TREMENDA PELÍCULA: PÁJAROS DE VERANO


No es porque Jhon sea mi amigo. No es solo porque todo el mundo quiere a Jhon Narváez que actúa en la película Pájaros de Verano. Es porque la película es tremenda película.

Es así porque es una película que emociona a medida que echa un cuento bien contado. Como a uno le gusta que le digan las cosas: la verdad clara y de frente. Y eso significa que los directores Ciro Guerra y Cristina Gallego ponen en práctica una filosofía artística de alto nivel. Eso significa que saben anticipar lo que pasa por la cabeza de uno, cuando está viendo su película.

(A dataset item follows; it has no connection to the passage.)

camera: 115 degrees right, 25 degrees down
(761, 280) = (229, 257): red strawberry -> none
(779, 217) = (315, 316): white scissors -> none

Se puede decir que la obra se trata del origen del narcotráfico en Colombia o de la bonanza marimbera de los años sesenta y setenta. Se puede decir que se trata del carácter indomable de La Guajira su gente y su desierto. También se puede decir que se trata de una película que instala su narrativa en el código del género western, toda vez que acaece en un territorio de frontera. Sin embargo, yo creo que todo es embuste: ver Pájaros de Verano es una experiencia muy distinta a todos esos lugares comunes.

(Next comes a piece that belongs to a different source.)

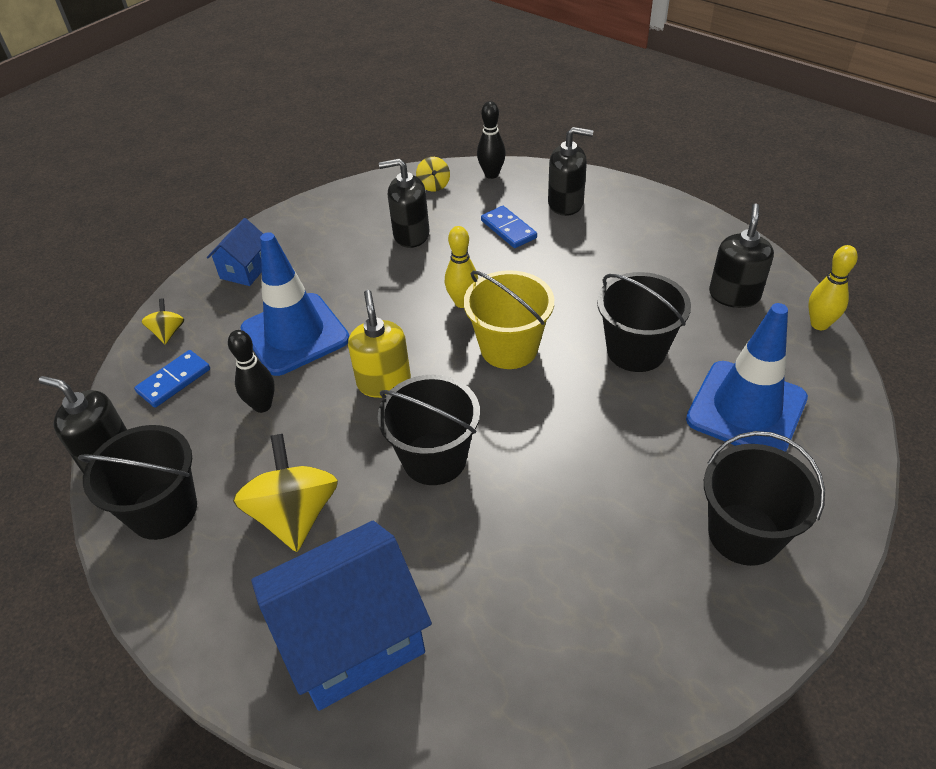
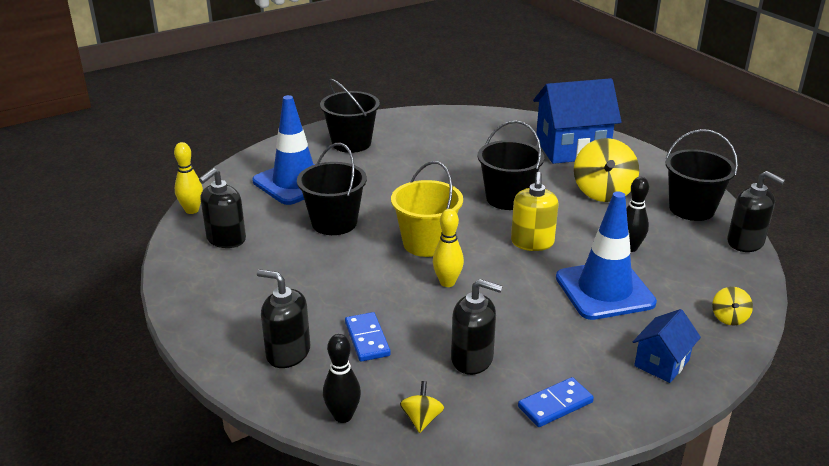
camera: 165 degrees left, 15 degrees down
(174, 381) = (709, 278): blue domino -> blue domino (555, 404)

Esta es una película sobre la fragilidad, la honorabilidad y la sacralidad de la familia. Hay un canto en una de sus escenas que la tira bien plena: lo difícil no es formar la familia, sino mantenerla unida. Y, en ese sentido, presenciamos un melodrama trágico. Y tiene que ser un melodrama, no en tanto recurso narrativo, sino porque nosotros los caribeños y latinoamericanos somos así. De manera que la progresión dramática de la historia se desarrolla desde una sensibilidad concreta y sus elementos: la redención y el pecado, la humildad y la soberbia, el pundonor y la lascivia, la codicia y la sencillez, la sabiduría y la brutalidad, la virtud y el error, la misericordia y la crueldad. Elementos que cabalgan sobre lo insospechado que está por venir y que se anuncia a través de lo que uno sueña.

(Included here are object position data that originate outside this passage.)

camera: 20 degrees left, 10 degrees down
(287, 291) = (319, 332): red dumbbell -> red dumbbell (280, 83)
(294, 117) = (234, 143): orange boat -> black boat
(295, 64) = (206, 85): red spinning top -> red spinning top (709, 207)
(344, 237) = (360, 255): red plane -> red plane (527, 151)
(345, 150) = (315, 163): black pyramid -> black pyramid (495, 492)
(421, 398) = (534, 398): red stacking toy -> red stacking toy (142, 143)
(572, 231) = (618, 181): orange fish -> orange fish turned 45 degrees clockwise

Es que se trata de una película fascinante, y mucho más, porque no hay obviedades. Muy al contrario: el cuento está lleno de sugerencias y sutilezas, de tal forma que la película te queda en la cabeza durante días. Y ello es así porque los realizadores apostaron por la calma para contar la historia. No hay truculencias, ni efectismos, ni atajos, ni cabos sueltos. Poco a poco te van explicando qué paso, cómo pasó y qué repercusiones tuvieron los acontecimientos hasta hoy.

La plástica de la fotografía es otro elemento de fascinación. Esta es una película para ver en pantalla grande, sin duda. La paleta de colores del paisaje guajiro en todos sus estadios, climas y atmósferas son casi un personaje en sí mismo, en virtud que se trata de una cinta en formato de 35 milímetros: no es digital, lo que supone un trabajo de orfebrería fotográfica de la alta y se refleja en la pantalla plena. Vale la pena destacar el trabajo de producción, toda vez que retrata una época muy próxima y que muchos en la costa recordamos como si fuera ayer. Las pintas con que sale de Jhon, son tan bacanas, que dan ganas de vestirse así: con diente de oro y todo.

En general la experiencia de Pájaros de Verano es vivir un pacto comunicativo con un público universal, donde el narcotráfico queda en muy segundo plano, lo que destaca la visión de mundo de la cultura Wayuu. Ahí vale la pena destacar el trabajo actoral y la orquestación de roles que se van transformando a lo largo del relato. El pueblo, su clanes y familias son un coro y el canto principal recae sobre Rapaye y su gente.

Todo el mundo quiere a Jhon. En Pájaros de Verano Jhon es Moisés y uno quiere al personaje desde el principio, lo que se pone en dolorosa evidencia cuando sobreviene lo inevitable. Uno termina extrañando a Moisés por el resto de la película, hasta más allá de su final.